**What to work on**.
From the entries below, return exactly the lines beginning at the one that contains "EZID (easy-eye-dee) is" and ending at the one that contains "track usage, get", both of them included, and only those lines.
[Material to process — start]
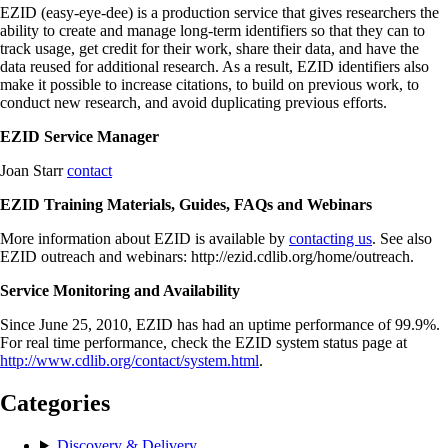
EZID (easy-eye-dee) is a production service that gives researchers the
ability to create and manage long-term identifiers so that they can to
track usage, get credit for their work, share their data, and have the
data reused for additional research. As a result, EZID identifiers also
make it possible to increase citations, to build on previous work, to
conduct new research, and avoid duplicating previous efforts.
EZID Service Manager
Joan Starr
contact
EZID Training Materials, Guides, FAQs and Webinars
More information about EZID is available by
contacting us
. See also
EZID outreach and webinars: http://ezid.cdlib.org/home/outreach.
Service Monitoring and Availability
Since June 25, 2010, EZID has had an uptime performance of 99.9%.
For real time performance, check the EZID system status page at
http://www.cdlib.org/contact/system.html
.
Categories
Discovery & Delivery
[Material to process — finish]
[Material to process — start]
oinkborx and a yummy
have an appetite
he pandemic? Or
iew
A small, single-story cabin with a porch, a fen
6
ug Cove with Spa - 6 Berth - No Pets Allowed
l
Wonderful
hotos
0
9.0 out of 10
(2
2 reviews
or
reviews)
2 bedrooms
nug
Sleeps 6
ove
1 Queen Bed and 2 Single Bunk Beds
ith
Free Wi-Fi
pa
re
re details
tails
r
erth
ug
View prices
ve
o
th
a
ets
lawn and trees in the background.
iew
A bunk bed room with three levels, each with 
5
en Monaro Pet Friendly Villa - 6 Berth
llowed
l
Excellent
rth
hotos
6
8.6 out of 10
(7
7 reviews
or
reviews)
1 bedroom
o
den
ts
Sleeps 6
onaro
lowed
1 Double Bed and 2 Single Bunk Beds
[Material to process — finish]
[Material to process — start]
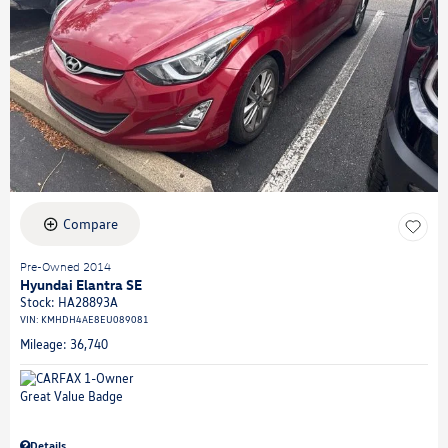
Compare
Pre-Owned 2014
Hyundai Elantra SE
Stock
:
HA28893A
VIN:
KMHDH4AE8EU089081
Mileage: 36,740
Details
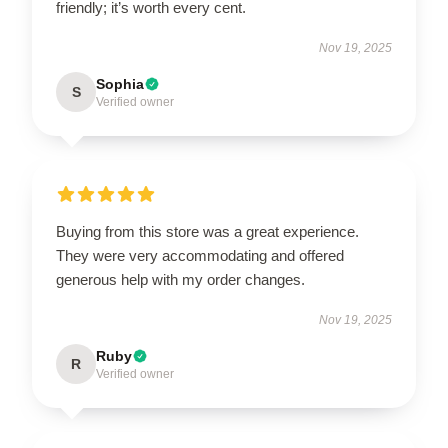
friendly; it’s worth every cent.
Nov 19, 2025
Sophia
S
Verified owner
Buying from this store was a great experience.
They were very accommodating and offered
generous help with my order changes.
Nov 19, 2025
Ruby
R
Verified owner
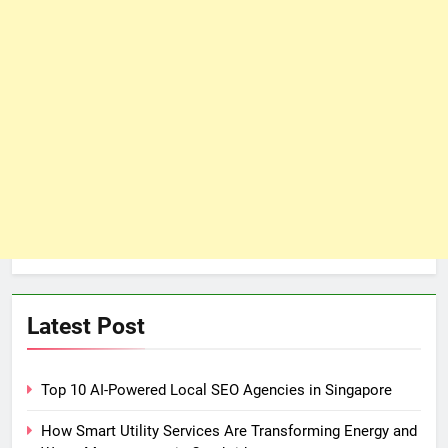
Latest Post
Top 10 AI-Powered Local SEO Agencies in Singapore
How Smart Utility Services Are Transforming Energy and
[Material to process — finish]
**Answer space**.
EZID (easy-eye-dee) is a production service that gives researchers the
ability to create and manage long-term identifiers so that they can to
track usage, get credit for their work, share their data, and have the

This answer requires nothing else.